While Inari, Konkon, Koi Iroha could redeem itself in later episodes, this debut so far appears to be your typical pre-teen shoujo romantic comedy with a predictable outcome. If the show continues to rely on those elements rather than utilizing the darker aspects of the story, Inari, Konkon, Koi Iroha will just be another dud of a show. However, if it takes the more dramatic road, we might have something halfway watchable on our hands.

Wizard Barristers

Naru: Wizard Barristers turned out better than I expected. For a first episode, of course.

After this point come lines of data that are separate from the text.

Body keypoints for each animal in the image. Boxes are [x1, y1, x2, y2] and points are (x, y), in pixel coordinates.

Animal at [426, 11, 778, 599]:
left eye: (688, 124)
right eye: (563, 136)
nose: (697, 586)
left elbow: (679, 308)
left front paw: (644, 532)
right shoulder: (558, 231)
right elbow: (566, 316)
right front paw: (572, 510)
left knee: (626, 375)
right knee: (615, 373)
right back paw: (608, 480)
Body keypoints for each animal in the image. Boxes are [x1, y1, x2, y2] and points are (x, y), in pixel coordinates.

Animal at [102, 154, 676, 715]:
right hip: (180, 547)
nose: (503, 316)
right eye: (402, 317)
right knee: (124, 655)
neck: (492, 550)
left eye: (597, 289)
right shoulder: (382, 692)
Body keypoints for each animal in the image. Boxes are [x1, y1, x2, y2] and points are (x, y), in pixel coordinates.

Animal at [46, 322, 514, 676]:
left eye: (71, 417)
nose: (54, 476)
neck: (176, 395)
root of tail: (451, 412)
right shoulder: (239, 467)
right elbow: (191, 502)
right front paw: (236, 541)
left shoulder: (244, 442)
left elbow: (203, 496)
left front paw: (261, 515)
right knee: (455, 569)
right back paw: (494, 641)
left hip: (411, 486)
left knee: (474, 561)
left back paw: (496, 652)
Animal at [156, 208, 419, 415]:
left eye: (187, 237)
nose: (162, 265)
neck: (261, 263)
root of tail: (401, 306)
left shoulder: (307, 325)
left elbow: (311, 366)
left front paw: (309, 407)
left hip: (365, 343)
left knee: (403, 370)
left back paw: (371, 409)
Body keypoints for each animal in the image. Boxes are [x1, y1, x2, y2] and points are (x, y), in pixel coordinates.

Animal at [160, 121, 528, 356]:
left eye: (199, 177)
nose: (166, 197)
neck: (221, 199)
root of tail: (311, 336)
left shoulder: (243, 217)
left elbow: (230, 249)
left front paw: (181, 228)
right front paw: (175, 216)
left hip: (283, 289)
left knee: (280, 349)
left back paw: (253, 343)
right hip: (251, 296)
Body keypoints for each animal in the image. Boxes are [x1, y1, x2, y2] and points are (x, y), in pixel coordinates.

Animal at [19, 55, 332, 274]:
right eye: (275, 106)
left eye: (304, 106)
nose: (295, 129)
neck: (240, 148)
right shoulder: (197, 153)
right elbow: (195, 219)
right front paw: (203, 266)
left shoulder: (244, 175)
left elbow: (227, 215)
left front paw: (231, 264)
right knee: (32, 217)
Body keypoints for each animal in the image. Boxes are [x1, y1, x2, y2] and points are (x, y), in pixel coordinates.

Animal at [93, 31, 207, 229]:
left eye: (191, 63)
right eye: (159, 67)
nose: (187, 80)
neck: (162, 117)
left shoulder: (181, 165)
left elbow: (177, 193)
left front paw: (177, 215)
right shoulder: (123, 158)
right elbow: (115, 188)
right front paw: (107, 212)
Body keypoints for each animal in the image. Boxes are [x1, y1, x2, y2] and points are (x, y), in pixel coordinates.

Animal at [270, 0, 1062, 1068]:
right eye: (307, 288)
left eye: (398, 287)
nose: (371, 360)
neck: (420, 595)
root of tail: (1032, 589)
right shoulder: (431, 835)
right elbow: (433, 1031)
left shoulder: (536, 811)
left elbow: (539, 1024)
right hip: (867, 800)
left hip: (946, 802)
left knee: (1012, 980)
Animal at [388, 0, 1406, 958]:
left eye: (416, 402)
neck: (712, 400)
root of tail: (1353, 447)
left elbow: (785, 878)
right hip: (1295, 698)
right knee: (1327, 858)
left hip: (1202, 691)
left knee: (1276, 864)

First Impressions Wizard Barristers First Impressions Wizard Barristers First Impressions Wizard Barristers First Impressions Wizard Barristers First Impressions Wizard Barristers First Impressions Wizard Barristers First Impressions Wizard Barristers

To most, Cecil Sudo might look like you’re your typical, giddy Canadian anime girl, but that first impression is quickly shot down once we learn that she is the youngest wizard defense attorney (called “Benmashi”) in history. And along with her talking familiar of a frog and colleagues who have no taste in fashion, she makes it her goal to do everything she can to save wizards from being wrongly accused.

As I’ve mentioned before, I didn’t expect Wizard Barristers to be this good – or at least I didn’t expect myself to really enjoy it, since I don’t watch anime with wizards and usually avoid them like the plague. But because it’s 2014 and I want to try out new things (and this also includes genres of anime I haven’t seen yet), Wizard Barristers seemed like a decent anime to try out – you don’t see anime about attorneys being made every day. Plus, the art looked pretty neat and I was curious to see how it would look like in movement.

Wizard Barristers
However, the appreciation I had for the art slightly died out once I started the first episode. Getting a closer at the characters, I noticed the extremely round heads of some characters (such as the heroine’s), the way their eyes were made (again the heroine), and less seriously…their hairstyles (Hey there Cecil). The lack of volume in their hair –apart from Ms. Butterfly, kinda- troubled me since it did nothing but accentuate their round heads and made them look all the more difficult to look at without flinching from time to time.

Regarding the heroine’s design, I know that I’m not going to have an easy time getting used to her face. Her large, round eyes fill up most of her round face in a shoujo-esque way – and you would barely notice her lips if she didn’t talk- which are traits I still have a hard time adapting to most of the time, especially when the characters in the concerned work don’t share these same traits.

Wizard Barristers - 2

Regarding the story and where it wants to lead us, we’re not sure what the creators have in store for us. Will the story focus on the Cecil handling cases/helping her colleagues? On the discrimination against wizards? Or will it focus more on Cecil’s background? Since we weren’t given a clear direction as to what we’re going to see next, I’m a bit frustrated of being left in the dark (even if it is for a short period of time), yet also looking very forward to see what happens.

Also, Wakamoto playing a frog makes things so much better.